The Alaska Supreme Court has struck down the state’s 2010 law requiring minors seeking abortions to notify at least one parent first.
Justice Daniel Winfree’s majority opinion claimed the law violated the Alaska Constitution’s guarantee of equal protection. Justice Dana Fabe wrote a concurring opinion claiming to believe parental notification requirements are theoretically permissible, but that this law’s judicial bypass provision was so burdensome that it violated the “right to privacy.”
“While we all want what’s best for teens,” Planned Parenthood Votes Northwest and Hawaii’s Alaska Public Affairs Manager, Jessica Cler, argued, “unfortunately some teens live in dangerous homes and they can’t involve a parent, and this law put some of the most vulnerable teens at risk and prevented them from accessing the care that they need.”
However, the lone dissenting vote, Justice Craig Stowers, blasted the decision as “trivializ[ing] and” effectively renders useless the right of parents to have any involvement in an action that will have tremendous impact on their daughters.

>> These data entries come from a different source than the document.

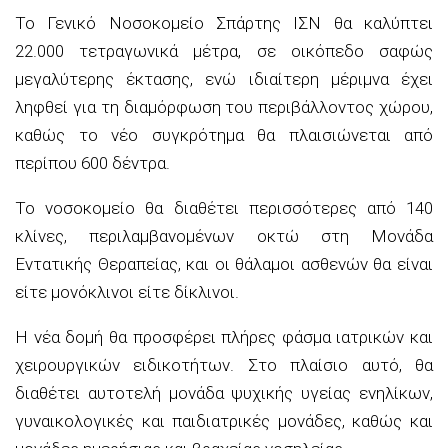
Το Γενικό Νοσοκομείο Σπάρτης ΙΣΝ θα καλύπτει
22.000 τετραγωνικά μέτρα, σε οικόπεδο σαφώς
μεγαλύτερης έκτασης, ενώ ιδιαίτερη μέριμνα έχει
ληφθεί για τη διαμόρφωση του περιβάλλοντος χώρου,
καθώς το νέο συγκρότημα θα πλαισιώνεται από
περίπου 600 δέντρα.
Το νοσοκομείο θα διαθέτει περισσότερες από 140
κλίνες, περιλαμβανομένων οκτώ στη Μονάδα
Εντατικής Θεραπείας, και οι θάλαμοι ασθενών θα είναι
είτε μονόκλινοι είτε δίκλινοι.
Η νέα δομή θα προσφέρει πλήρες φάσμα ιατρικών και
χειρουργικών ειδικοτήτων. Στο πλαίσιο αυτό, θα
διαθέτει αυτοτελή μονάδα ψυχικής υγείας ενηλίκων,
γυναικολογικές και παιδιατρικές μονάδες, καθώς και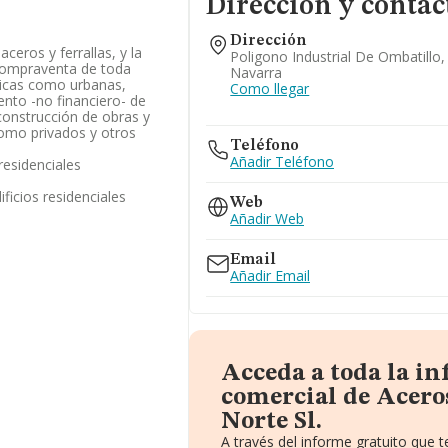
Dirección y contac
Dirección
ceros y ferrallas, y la
Poligono Industrial De Ombatillo,
a compraventa de toda
Navarra
sticas como urbanas,
Como llegar
nto -no financiero- de
onstrucción de obras y
 como privados y otros
Teléfono
Añadir Teléfono
residenciales
ficios residenciales
Web
Añadir Web
Email
Añadir Email
Acceda a toda la i
comercial de Aceros
Norte Sl.
A través del informe gratuito que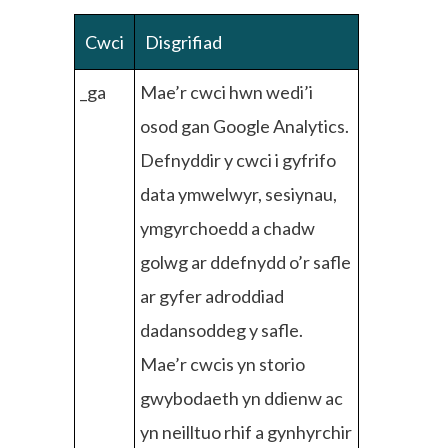
Cwci
Disgrifiad
_ga
Mae’r cwci hwn wedi’i
osod gan Google Analytics.
Defnyddir y cwci i gyfrifo
data ymwelwyr, sesiynau,
ymgyrchoedd a chadw
golwg ar ddefnydd o’r safle
ar gyfer adroddiad
dadansoddeg y safle.
Mae’r cwcis yn storio
gwybodaeth yn ddienw ac
yn neilltuo rhif a gynhyrchir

The court’s decision empowering teenagers to get abortions without their parents’ knowledge creates a double-standard in Alaska law, which requires parental consent in order for schools to administer aspirin and forbids minors to get tattoos even with parental consent.
In 1990’s Hodgson v. Minnesota, the US Supreme Court ruled that states could require parental notification for abortion, so long as it included a judicial bypass provision.